Michelle Martin

Lessons of 9/11

Sunday, September 11, 2011

This year, Sept. 11 is a Sunday, a day that Catholics throughout the archdiocese will go to Mass and pray.

But Sept. 11, 2001 — the day now recognized as 9/11, no year necessary — was a Tuesday, a bright, clear day in New York and Washington and Chicago, one of those late summer/early fall days that make the world sparkle.

It was a day when most everyone was doing whatever it was they did every day. Just before 8 a.m. central time, I was feeding 7-month-old Frank his breakfast and Tony was getting ready to take 3-yearold Caroline to preschool. When Tony came back from dropping her off, I would leave for work.

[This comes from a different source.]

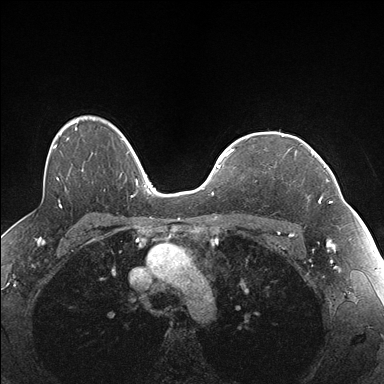
Breast MRI (dynamic contrast-enhanced), one axial slice; position 124 of 176 along the scan axis; dynamic contrast-enhanced series, time point 2 of 7 at this slice position (early post-contrast); 1.5 T; TE 1.5 ms, TR 4.1 ms; 1.1 mm slice thickness; 384 × 384 image matrix, field of view 320 × 320 mm. Female patient.
Structures marked on this image (semi-automatic segmentation, software-assisted and operator-edited):
- enhancing-tissue mask used for the functional tumour volume (all voxels passing the contrast-enhancement thresholds inside the analysis volume; usually the tumour): bounding box <307,144,337,203> (left, top, right, bottom; pixels)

The TV was on to the WGN Morning News, and they were doing a silly celebrity quiz when announcers broke in with word of the first plane hitting the World Trade Center in New York. No one knew what was going on, but most of the speculation was that it was an accident.

So Tony and Caroline left, and I kept spooning oatmeal into Frank’s mouth. Then the second plane hit, on live TV, as the cameras were still fixed on the World Trade Center after the first impact.

Tony heard about the second impact from Caroline’s school principal, who was driving to work, stuck in traffic, when she heard the news on the radio. The first thing she did was to tell the teachers to not allow their students to watch any television that day under any circumstances, a wise move as people began falling and jumping from the buildings.

Tony stayed at the school a bit longer than usual, but came home in time for me to make it to work at the Catholic New World by 10 a.m. A small staff managed to get news of the attacks into the paper that went to press that day and started work on a special edition that was published the following week.

I went to Mass that day, too, joining a larger than usual lunchtime congregation at Holy Name Cathedral, hearing Jesus’ commandment from the Gospel of John to “Love one another.”

The students who remained at Caroline’s school — many were taken home early by their parents, who wanted to hold them close — gathered to pray at the end of the day as well.

I have no difficulty remembering the events of that day, where I was and what I did when I heard the news. The days and weeks afterward were something of a blur, but that clear, crystalline morning remains in my memory.

For my generation, it was something like hearing that President John F. Kennedy had been killed or that the Japanese had bombed Pearl Harbor. It was the day that the unthinkable had happened, shaking our sense of security and ripping the blinders from our eyes that kept our imaginations from going to such a dark place.

But at Mass that day, the people with whom I spoke did not speak of anger or revenge. They spoke of shock and sorrow and the need to come together.

Let that be the lesson of 9/11. Love one another.